To do » Make an exact copy of the lines from the one holding "Table 1. Results" through the end of the entries below, both ends kept, and of nothing else. Exclude pictures.

Saved entries

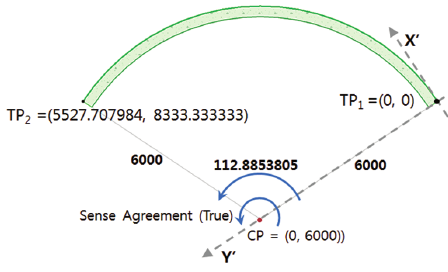
Fig. 12. Points extracted from model A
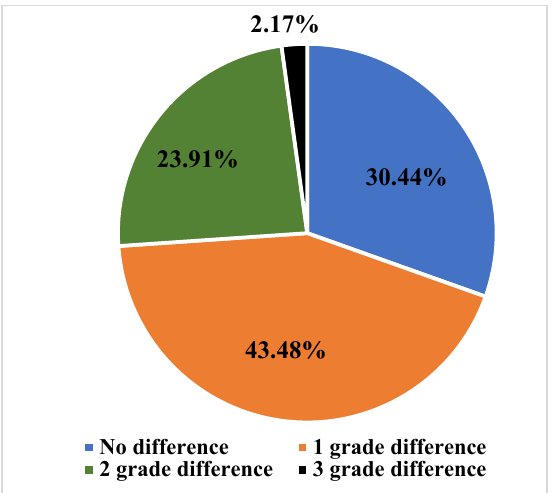
Figure 3. Differences in evaluation grades between experts and management staff.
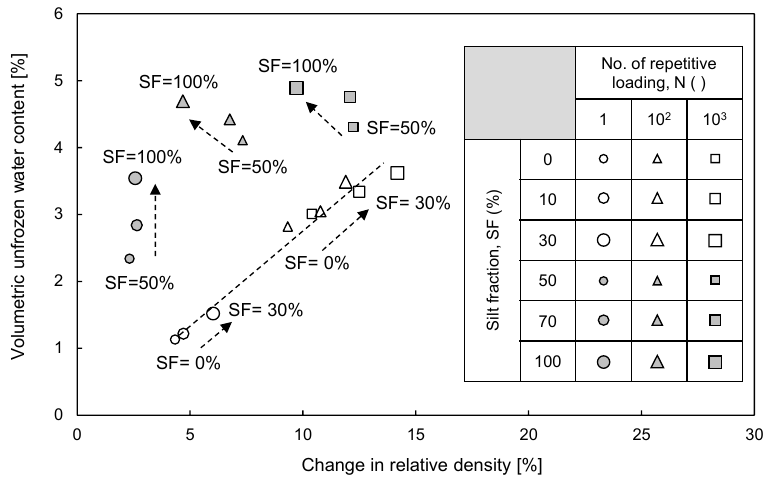
Figure 12. Relationship between volumetric unfrozen water content and change in relative density of sand–silt mixtures.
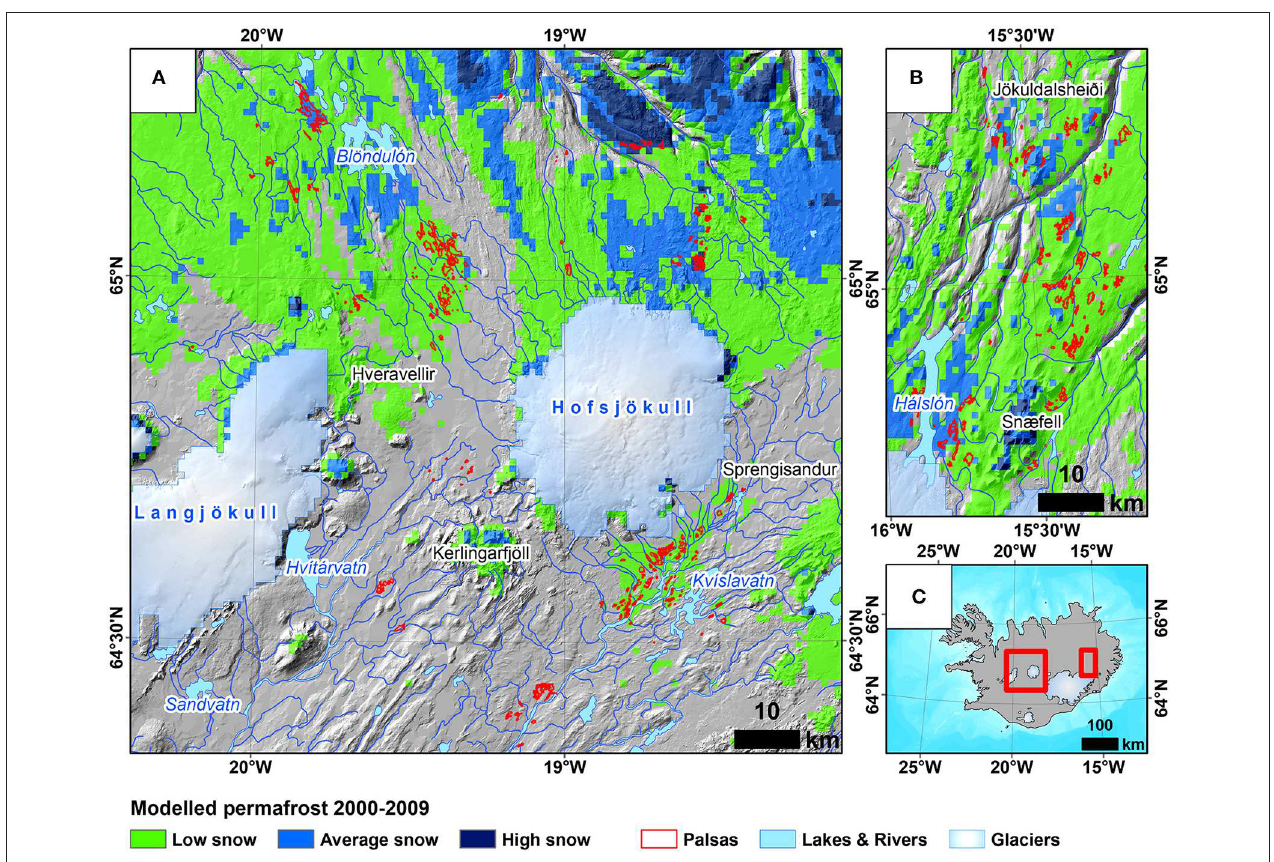
FIGURE 6 | Validation of the permafrost model simulations for the period 2000–2009 based on the palsa distribution in (A) west-central Iceland, (B) eastern Iceland. (C) Inset map showing the location of the west-central (A) and eastern (B) palsa areas. Modelled permafrost based on TTOP is shown (see Figure 9 for details). Palsa distribution data from the Icelandic Institute of Natural History. Map data from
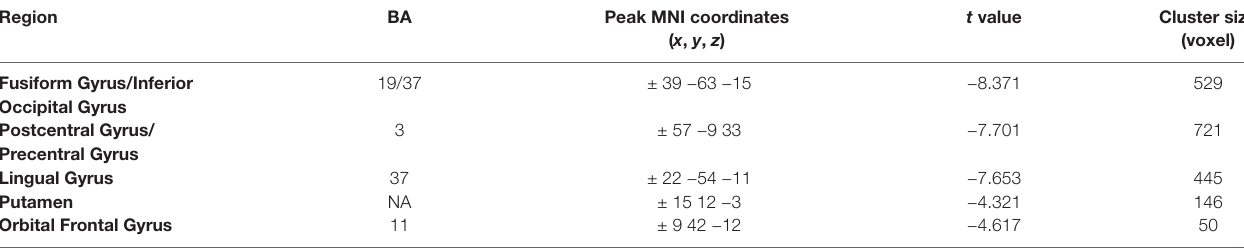
TABLE 2 | Regions showing significant differences in VMHC between OCD patients and HCs.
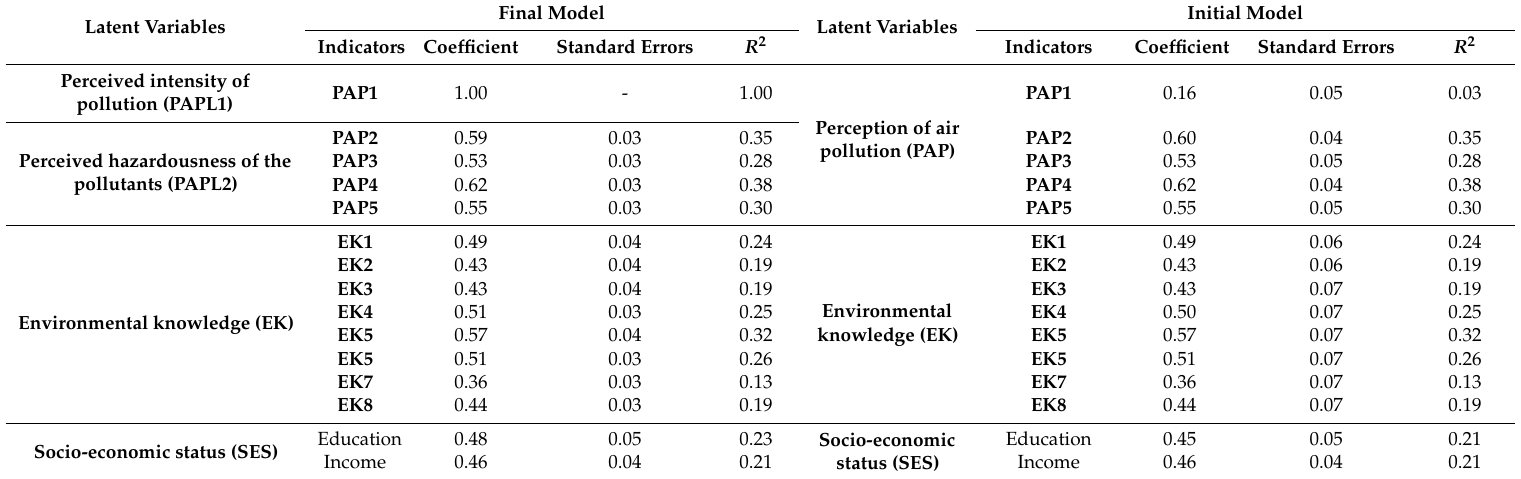
Table 3. The measurement models (standardized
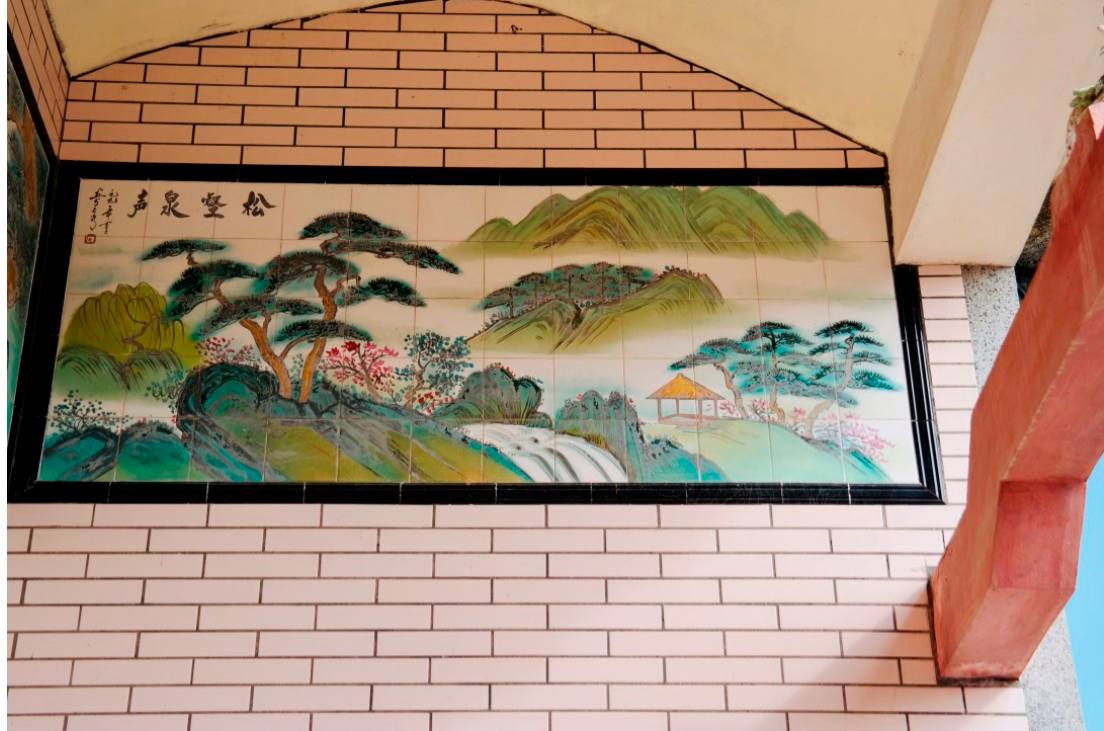
Figure 2. A ceramic tile ‘painting’ replaces a traditional wall painting in the porch of a temple in Sha Tau Kok, in the New Territories of Hong Kong. Photo by Denis Byrne, 2018.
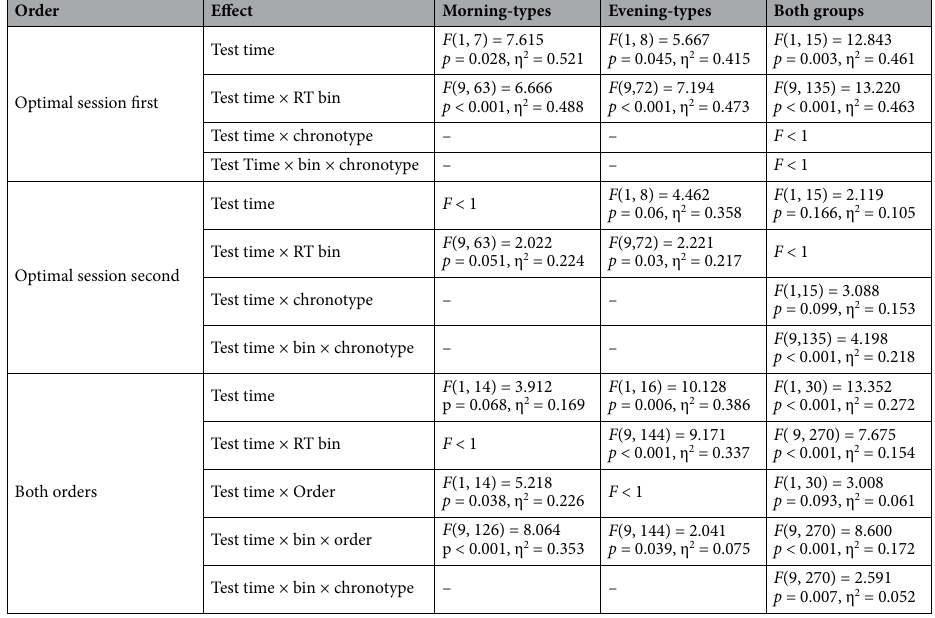
Table 1. Results of ANOVA tests on the mean reaction time (RT) for the psychomotor vigilance task (PVT).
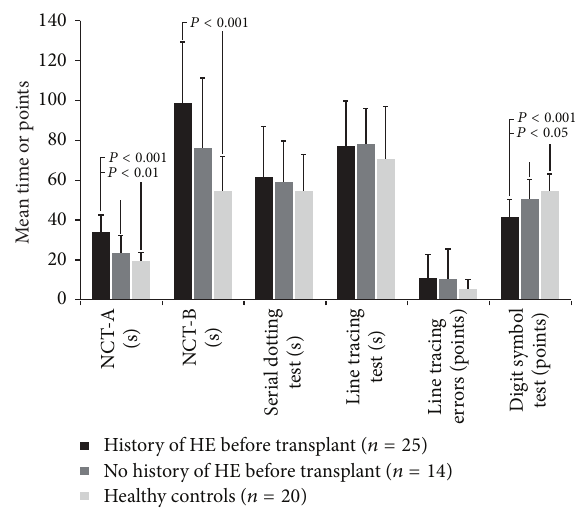
Figure 1: Psychometric HE score results for patients with a history of HE before transplant compared with patients with no history of HE before transplant and age-matched healthy individuals. HE, hepatic encephalopathy; NCT-A, number connection test A; NCT- B, number connection test B. Adapted with permission from Sotil et al., Copyright © 2009 American Association for the Study of Liver Diseases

Worked solution »
Table 1. Results of ANOVA tests on the mean reaction time (RT) for the psychomotor vigilance task (PVT).
Figure 1: Psychometric HE score results for patients with a history of HE before transplant compared with patients with no history of HE before transplant and age-matched healthy individuals. HE, hepatic encephalopathy; NCT-A, number connection test A; NCT- B, number connection test B. Adapted with permission from Sotil et al., Copyright © 2009 American Association for the Study of Liver Diseases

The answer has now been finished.